== Exercise goal ==
Reproduce each item below word for word, and leave the pictures out of your answer.
··· Dataset content ···
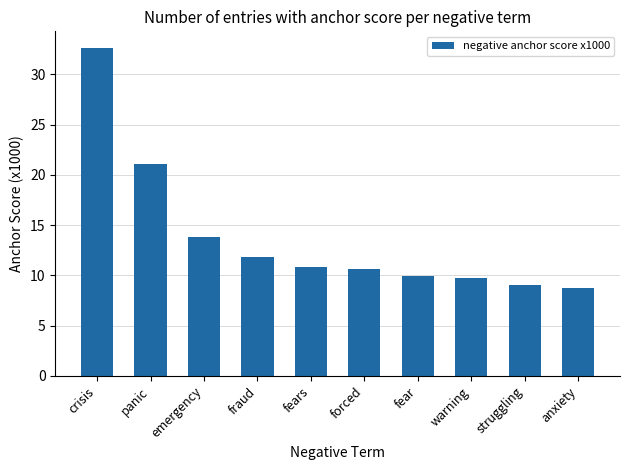

What is the minimum value shown in the chart?

8.8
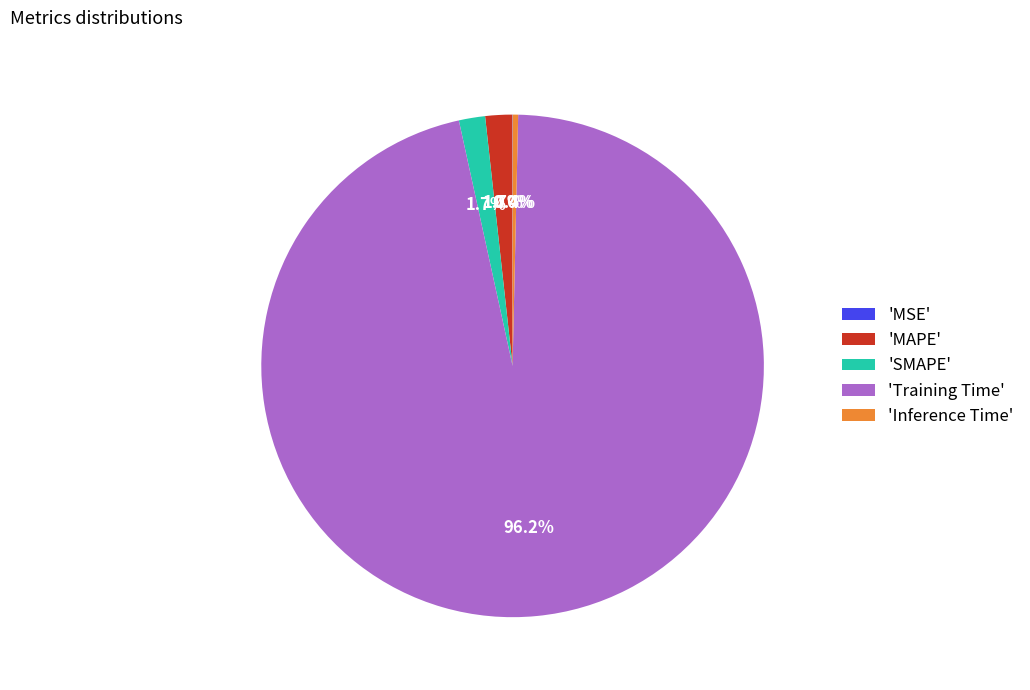

Between 'Inference Time' and 'MAPE', which is larger?

'MAPE'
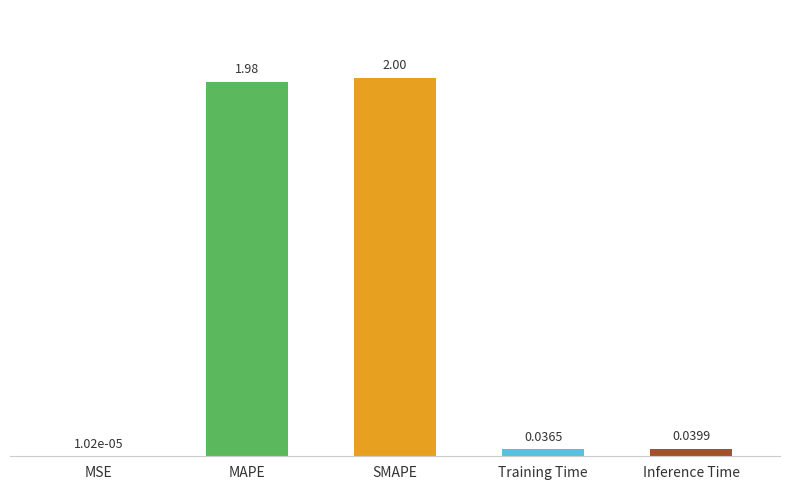

Which category has the highest value across all series?

SMAPE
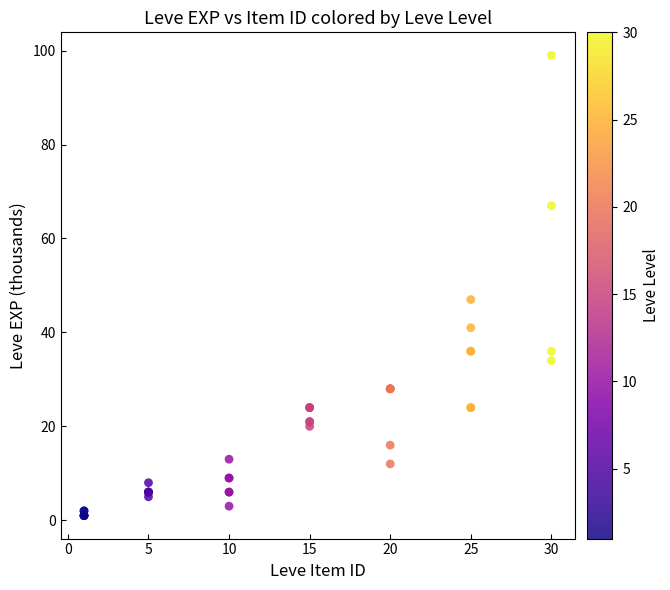

What Y value in the scatter plot is closest to 50?

47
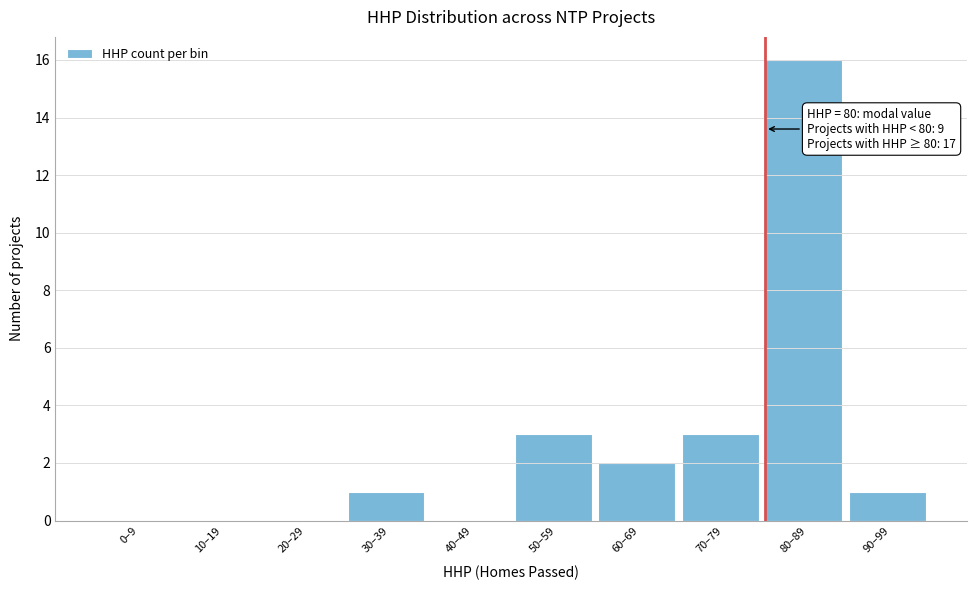

Reading left to right, transcribe all the data shown in this chart.

0–9=0	10–19=0	20–29=0	30–39=1	40–49=0	50–59=3	60–69=2	70–79=3	80–89=16	90–99=1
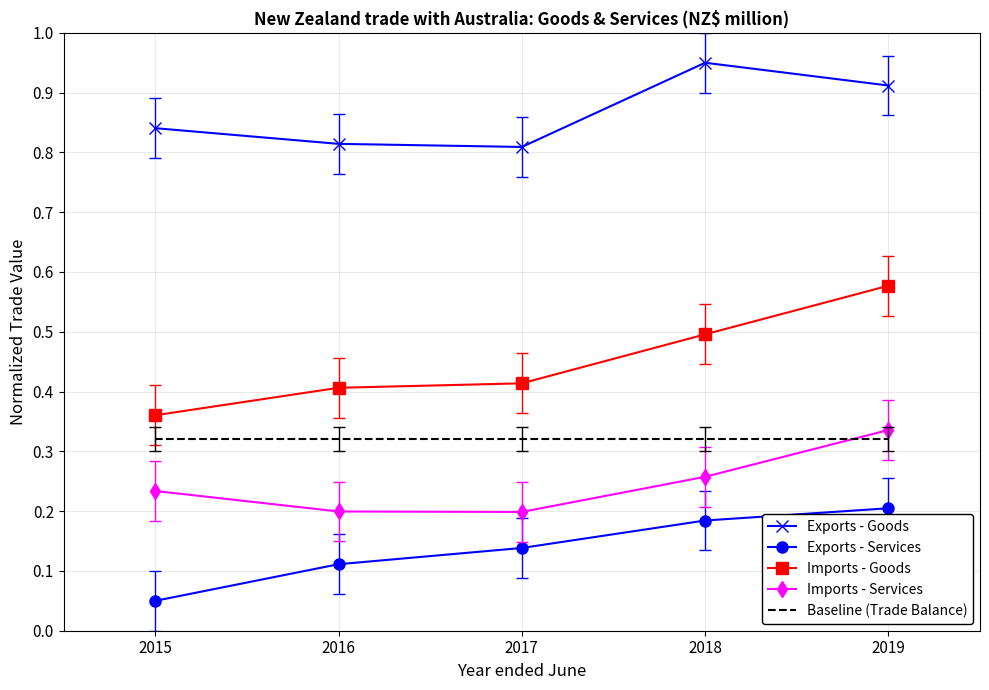

At how many categories does at least one series exceed 0?

5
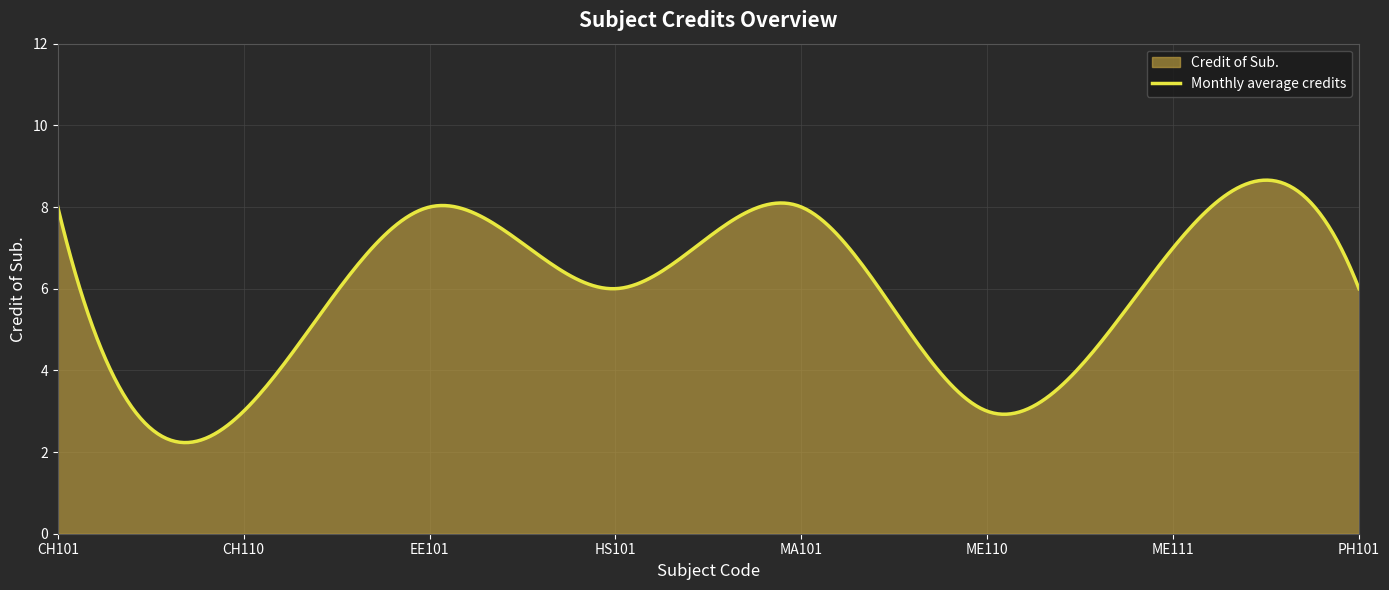

Where is the data nearest to the value 5?

HS101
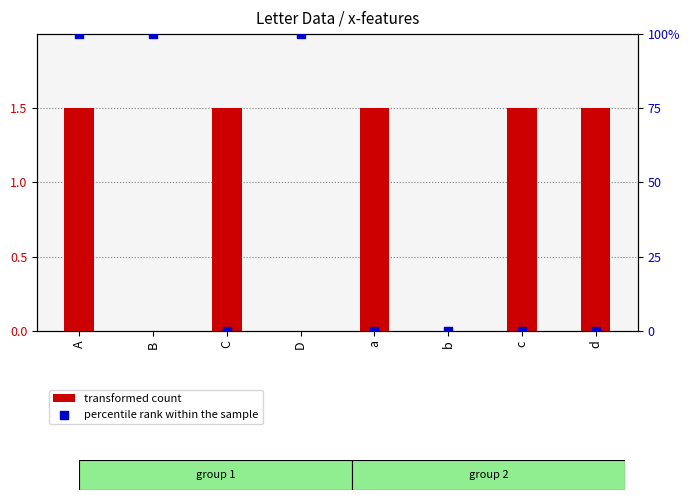

Which series reaches the minimum Y coordinate?

transformed count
···
== Your response ==
What is the minimum value shown in the chart?

8.8

Between 'Inference Time' and 'MAPE', which is larger?

'MAPE'

Which category has the highest value across all series?

SMAPE

What Y value in the scatter plot is closest to 50?

47

Reading left to right, transcribe all the data shown in this chart.

0–9=0	10–19=0	20–29=0	30–39=1	40–49=0	50–59=3	60–69=2	70–79=3	80–89=16	90–99=1

At how many categories does at least one series exceed 0?

5

Where is the data nearest to the value 5?

HS101

Which series reaches the minimum Y coordinate?

transformed count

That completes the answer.